### Your assignment
After locating the line that contains "none; stroke-linecap: round;" in the data below, set down exactly that line and each one after it through the line that contains "middle; dominant-baseline: central;", and nothing more.

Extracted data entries
-- -- --
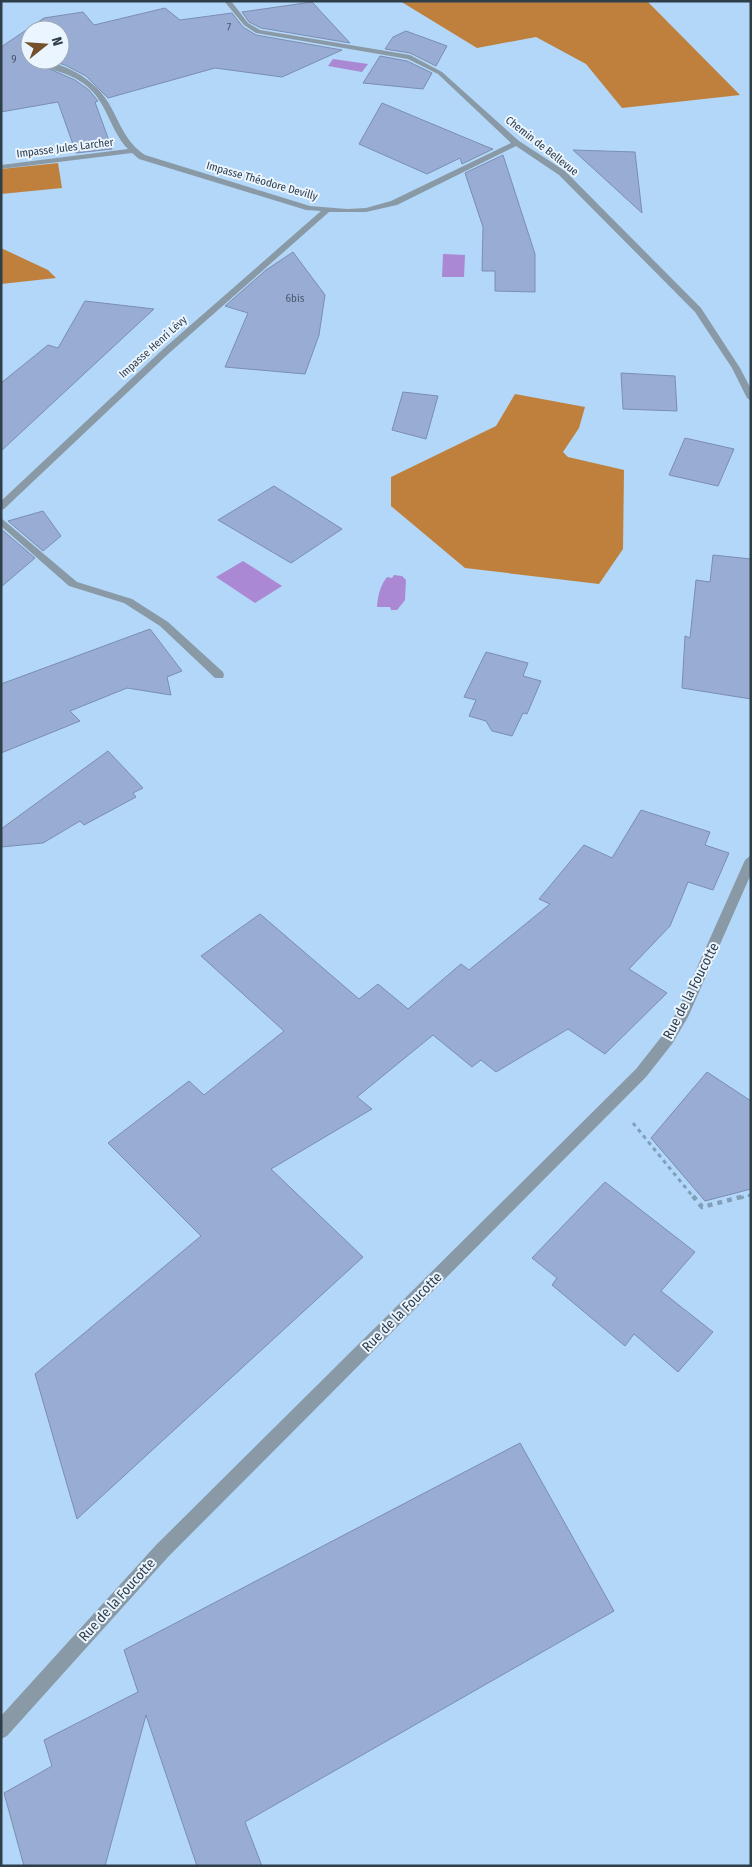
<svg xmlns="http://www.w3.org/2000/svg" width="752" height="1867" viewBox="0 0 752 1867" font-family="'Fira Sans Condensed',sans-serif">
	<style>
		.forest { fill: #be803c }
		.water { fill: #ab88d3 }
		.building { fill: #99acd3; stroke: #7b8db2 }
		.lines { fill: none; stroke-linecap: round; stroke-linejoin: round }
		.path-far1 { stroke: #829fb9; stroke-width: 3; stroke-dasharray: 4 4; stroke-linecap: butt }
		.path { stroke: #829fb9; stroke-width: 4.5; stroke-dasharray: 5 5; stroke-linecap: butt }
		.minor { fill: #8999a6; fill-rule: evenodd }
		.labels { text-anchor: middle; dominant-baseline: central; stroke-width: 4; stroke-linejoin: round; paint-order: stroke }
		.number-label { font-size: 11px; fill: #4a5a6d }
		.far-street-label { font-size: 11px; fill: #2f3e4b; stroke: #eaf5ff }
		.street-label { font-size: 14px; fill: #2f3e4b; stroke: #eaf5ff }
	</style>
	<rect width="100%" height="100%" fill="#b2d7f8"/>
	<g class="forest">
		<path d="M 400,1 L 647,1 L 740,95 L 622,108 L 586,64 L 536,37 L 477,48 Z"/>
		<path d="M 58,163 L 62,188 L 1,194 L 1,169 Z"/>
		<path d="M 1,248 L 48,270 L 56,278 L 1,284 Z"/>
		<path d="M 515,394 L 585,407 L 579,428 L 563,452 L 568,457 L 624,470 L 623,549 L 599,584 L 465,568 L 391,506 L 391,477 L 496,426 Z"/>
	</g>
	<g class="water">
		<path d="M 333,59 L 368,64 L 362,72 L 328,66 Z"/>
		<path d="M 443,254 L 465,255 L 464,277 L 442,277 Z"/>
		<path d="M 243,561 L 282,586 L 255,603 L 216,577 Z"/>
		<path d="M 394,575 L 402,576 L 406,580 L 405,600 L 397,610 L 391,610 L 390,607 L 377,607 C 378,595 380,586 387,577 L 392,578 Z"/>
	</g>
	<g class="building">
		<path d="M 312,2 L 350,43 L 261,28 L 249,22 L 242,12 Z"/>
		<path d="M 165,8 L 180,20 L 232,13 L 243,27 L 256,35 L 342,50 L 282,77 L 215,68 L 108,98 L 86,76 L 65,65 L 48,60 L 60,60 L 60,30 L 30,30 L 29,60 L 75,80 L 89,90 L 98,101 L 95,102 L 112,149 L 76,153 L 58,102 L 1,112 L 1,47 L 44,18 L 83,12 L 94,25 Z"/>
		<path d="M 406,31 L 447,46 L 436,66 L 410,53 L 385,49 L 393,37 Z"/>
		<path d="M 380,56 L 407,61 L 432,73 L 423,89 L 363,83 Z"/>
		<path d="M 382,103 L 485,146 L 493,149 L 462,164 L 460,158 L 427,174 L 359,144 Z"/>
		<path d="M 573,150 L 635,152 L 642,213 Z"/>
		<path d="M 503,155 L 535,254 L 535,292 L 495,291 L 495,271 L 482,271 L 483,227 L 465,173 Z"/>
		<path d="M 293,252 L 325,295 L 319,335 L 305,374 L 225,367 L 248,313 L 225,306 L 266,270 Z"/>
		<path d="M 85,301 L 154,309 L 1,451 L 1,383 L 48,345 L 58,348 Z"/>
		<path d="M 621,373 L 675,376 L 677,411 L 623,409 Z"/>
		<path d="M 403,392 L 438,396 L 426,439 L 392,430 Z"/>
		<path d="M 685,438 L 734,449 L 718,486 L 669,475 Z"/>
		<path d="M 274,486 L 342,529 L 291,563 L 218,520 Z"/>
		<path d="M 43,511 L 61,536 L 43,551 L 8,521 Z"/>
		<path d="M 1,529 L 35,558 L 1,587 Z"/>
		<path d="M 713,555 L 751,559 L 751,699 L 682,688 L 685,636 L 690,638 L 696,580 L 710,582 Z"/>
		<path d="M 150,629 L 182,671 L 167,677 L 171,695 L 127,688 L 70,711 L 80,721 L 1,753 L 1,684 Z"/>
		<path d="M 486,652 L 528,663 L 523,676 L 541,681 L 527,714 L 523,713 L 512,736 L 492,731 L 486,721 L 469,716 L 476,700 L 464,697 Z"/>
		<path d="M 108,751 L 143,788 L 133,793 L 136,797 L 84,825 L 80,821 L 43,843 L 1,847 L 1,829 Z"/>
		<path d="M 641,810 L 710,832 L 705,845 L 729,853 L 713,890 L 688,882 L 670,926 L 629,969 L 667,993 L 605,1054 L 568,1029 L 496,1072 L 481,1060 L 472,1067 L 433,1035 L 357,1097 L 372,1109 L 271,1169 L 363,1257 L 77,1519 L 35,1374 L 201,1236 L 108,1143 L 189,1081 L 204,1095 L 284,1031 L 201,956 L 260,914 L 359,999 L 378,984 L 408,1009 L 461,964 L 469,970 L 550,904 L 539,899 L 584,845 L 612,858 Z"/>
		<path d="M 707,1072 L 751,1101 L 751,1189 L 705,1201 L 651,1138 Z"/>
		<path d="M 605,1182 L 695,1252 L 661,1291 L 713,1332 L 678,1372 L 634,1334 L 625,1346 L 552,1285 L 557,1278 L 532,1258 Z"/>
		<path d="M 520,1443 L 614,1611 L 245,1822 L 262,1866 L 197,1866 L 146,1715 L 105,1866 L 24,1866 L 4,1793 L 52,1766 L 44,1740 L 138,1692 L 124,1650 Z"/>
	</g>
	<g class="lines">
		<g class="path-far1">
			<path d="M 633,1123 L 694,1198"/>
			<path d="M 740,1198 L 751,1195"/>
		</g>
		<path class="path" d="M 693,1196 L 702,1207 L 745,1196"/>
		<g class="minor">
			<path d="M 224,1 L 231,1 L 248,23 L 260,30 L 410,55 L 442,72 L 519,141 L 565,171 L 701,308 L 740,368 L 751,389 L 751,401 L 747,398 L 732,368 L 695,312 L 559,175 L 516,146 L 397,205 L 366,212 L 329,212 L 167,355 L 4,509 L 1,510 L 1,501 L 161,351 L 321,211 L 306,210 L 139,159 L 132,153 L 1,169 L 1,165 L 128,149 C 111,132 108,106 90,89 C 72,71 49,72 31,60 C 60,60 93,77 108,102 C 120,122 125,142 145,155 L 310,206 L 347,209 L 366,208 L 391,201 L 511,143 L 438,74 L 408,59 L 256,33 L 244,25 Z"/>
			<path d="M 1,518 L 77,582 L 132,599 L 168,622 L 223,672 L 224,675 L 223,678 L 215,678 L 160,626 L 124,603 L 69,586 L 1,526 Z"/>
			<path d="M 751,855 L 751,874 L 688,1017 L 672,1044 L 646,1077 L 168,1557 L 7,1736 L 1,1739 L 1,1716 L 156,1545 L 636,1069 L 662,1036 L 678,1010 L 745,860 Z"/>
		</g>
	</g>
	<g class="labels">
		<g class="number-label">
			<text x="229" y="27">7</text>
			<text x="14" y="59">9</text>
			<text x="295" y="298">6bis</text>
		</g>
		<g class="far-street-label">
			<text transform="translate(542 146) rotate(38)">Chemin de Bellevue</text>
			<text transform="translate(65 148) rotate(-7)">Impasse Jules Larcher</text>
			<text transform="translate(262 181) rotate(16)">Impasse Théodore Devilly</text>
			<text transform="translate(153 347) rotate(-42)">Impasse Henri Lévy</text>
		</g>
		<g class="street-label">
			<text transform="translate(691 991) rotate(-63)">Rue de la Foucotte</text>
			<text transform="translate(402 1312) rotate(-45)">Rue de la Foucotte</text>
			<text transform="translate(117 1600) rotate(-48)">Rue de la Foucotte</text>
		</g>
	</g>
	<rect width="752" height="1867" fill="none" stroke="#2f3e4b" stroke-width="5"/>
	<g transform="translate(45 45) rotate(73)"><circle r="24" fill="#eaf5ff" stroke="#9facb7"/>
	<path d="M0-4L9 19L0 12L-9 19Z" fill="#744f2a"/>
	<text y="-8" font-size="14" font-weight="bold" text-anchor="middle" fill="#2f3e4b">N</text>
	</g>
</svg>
-- -- --
### Expected output
		.lines { fill: none; stroke-linecap: round; stroke-linejoin: round }
		.path-far1 { stroke: #829fb9; stroke-width: 3; stroke-dasharray: 4 4; stroke-linecap: butt }
		.path { stroke: #829fb9; stroke-width: 4.5; stroke-dasharray: 5 5; stroke-linecap: butt }
		.minor { fill: #8999a6; fill-rule: evenodd }
		.labels { text-anchor: middle; dominant-baseline: central; stroke-width: 4; stroke-linejoin: round; paint-order: stroke }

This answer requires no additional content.